The recommended way to feed data into the models is to use types files, which are used extensively in GNINA 1.0. The input point_vs.py arguments train_data_root, --test_data_root (-t), --train_types and --test_types should be specified.

Option 1: Types File

Each line should follow the format:

<label> <n/a> <rmsd> <receptor> <ligand>

where:

<label> is a binary label (0 or 1)

<n/a> is any value (unused, there to keep in line with the original GNINA specification)

<rmsd> is the RMSD from the original crystal structure where the ligand is a docked structure and the RMSD is known, or -1 otherwise.

<receptor> is the relative location of the receptor structure in parquet format

<ligand> is the relative location of the ligand structure in parquet format

An example types file can be found at data/small_chembl_test.types, where the <rmsd> value is not known:

1 -1 -1.0 receptors/12968.parquet ligands/12968_actives/mol25_7.parquet
0 -1 -1.0 receptors/12968.parquet ligands/12968_decoys/mol9690_0.parquet
0 -1 -1.0 receptors/12968.parquet ligands/12968_decoys/mol6981_5.parquet
0 -1 -1.0 receptors/12968.parquet ligands/12968_decoys/mol2542_5.parquet

See the README in point_vs/dataset_generation for a script which generates types files and calculates RMSDs.

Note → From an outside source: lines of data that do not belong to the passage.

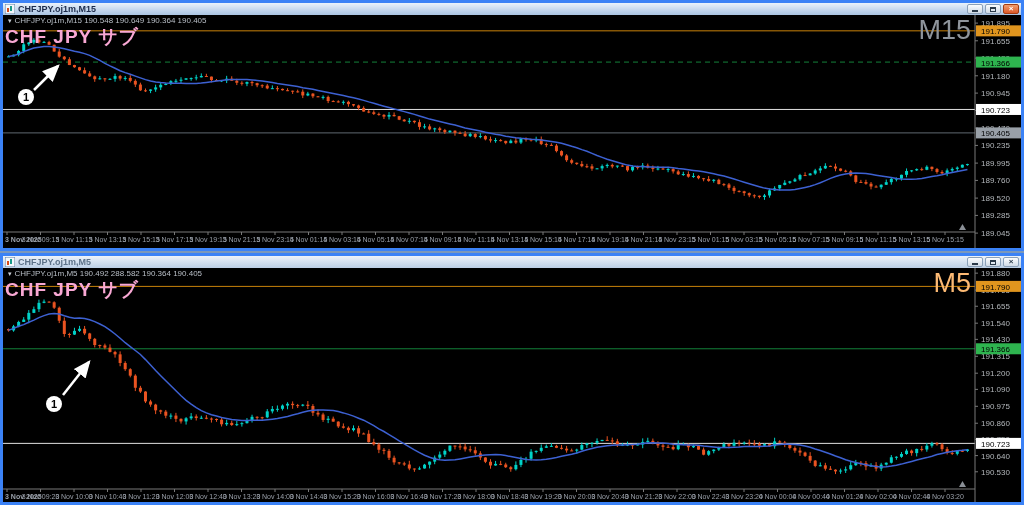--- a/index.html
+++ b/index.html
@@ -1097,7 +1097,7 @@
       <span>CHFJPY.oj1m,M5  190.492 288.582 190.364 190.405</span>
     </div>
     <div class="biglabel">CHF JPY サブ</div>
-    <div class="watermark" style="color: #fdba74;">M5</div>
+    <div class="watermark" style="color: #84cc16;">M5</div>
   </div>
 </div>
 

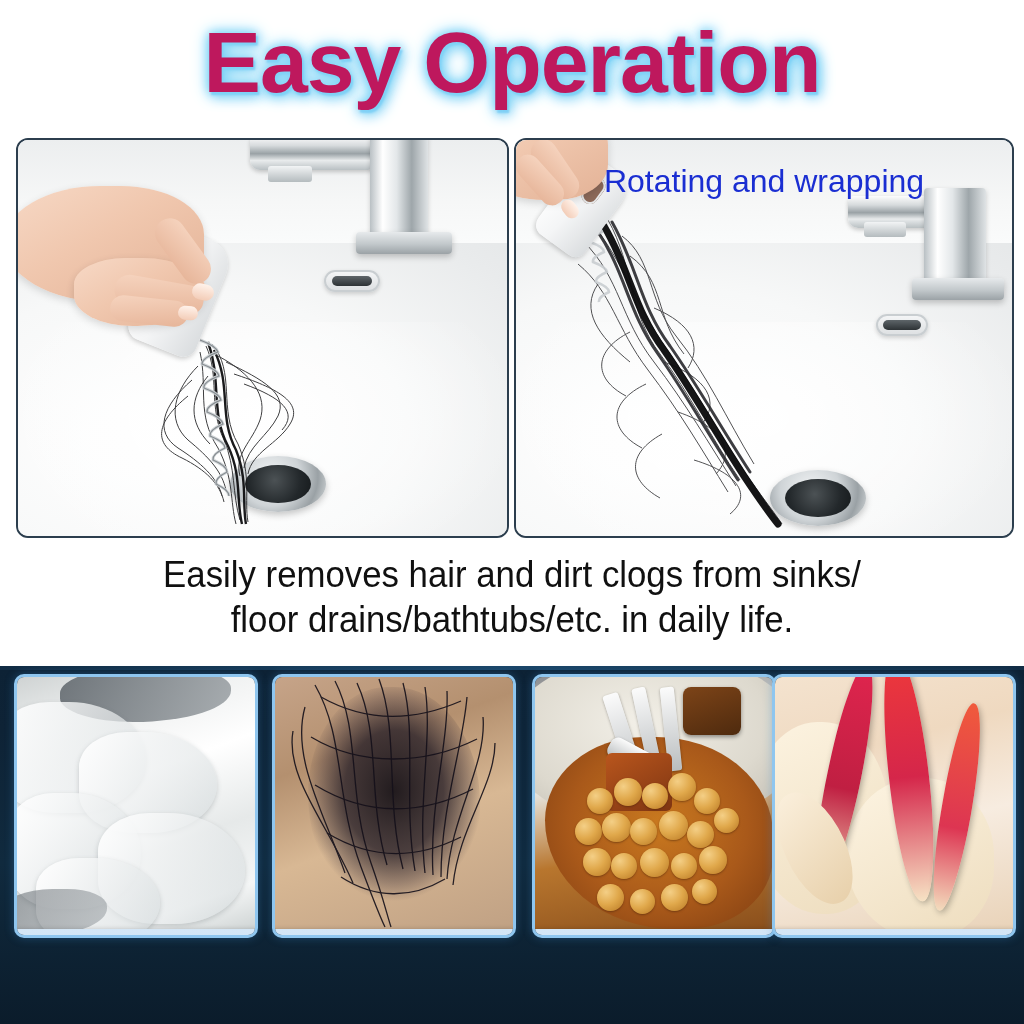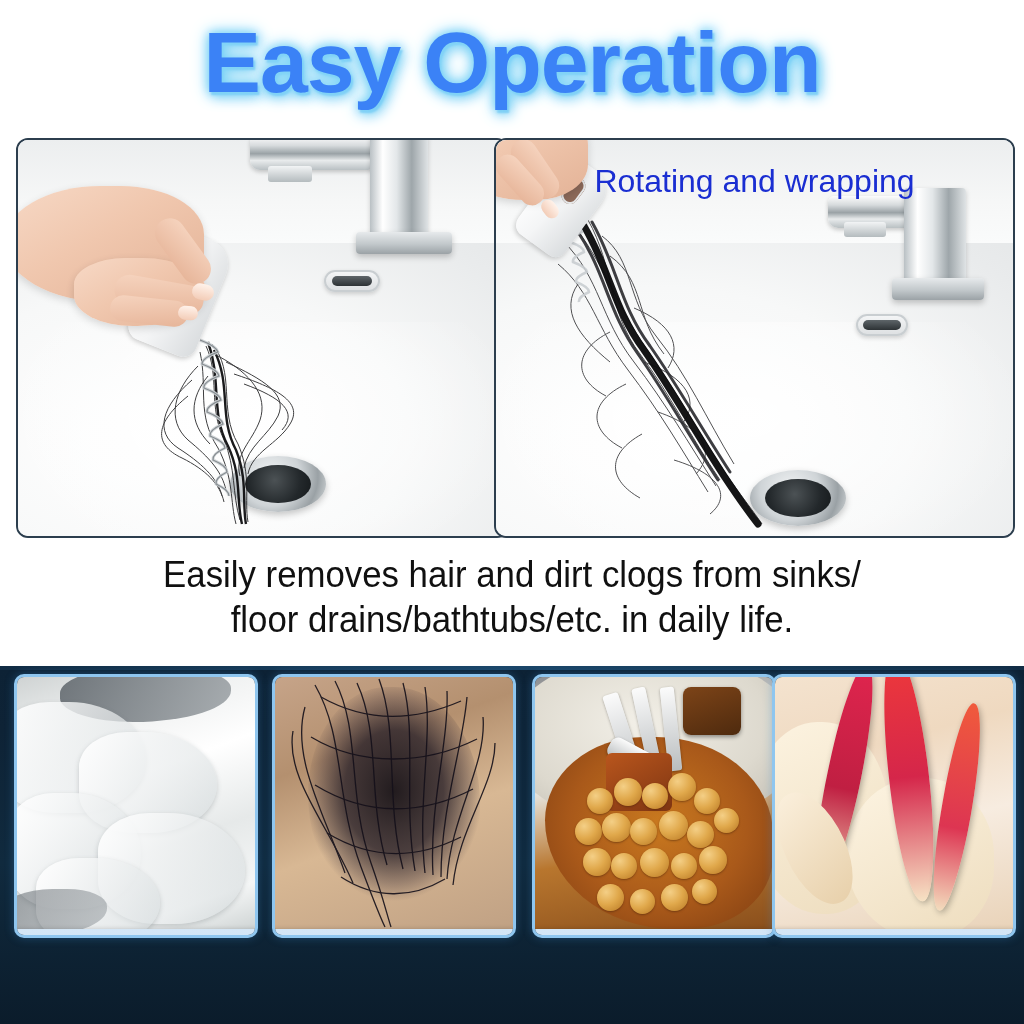--- a/index.html
+++ b/index.html
@@ -17,7 +17,7 @@
     text-align:center;
     font-size:86px;line-height:96px;
     font-weight:700;
-    color:#3b82f6;
+    color:#be185d;
     letter-spacing:-1px;
     text-shadow:
        0 0 10px #7fd4f7,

Option 2: Active and inactive molecules sorted by directory structure

The input structures should be in pandas-readable parquet files, with the ligand and receptor in separate files for memory efficiency. The directory structure should be laid out as follows (the names of the folders ligands and receptors should be preserved, and directories containing ligand structures should be named <receptor_name>_[actives|decoys], with receptor structures named <receptor_name>.parquet):

dataset
├── ligands
│   ├── receptor_a_actives
│   │   ├──ligand_1.parquet
│   │   ├──ligand_2.parquet
│   ├── receptor_a_decoys
│   │   ├──ligand_3.parquet
│   │   ├──ligand_4.parquet
│   ├── receptor_b_actives
│   │   ├──ligand_5.parquet
│   │   ├──ligand_6.parquet
│   ├── receptor_b_decoys
│   │   ├──ligand_7.parquet
│   │   ├──ligand_8.parquet
└── receptors
    ├── receptor_a.parquet
    └── receptor_b.parquet

An example of the correct directory structure can be found in data/small_chembl_test.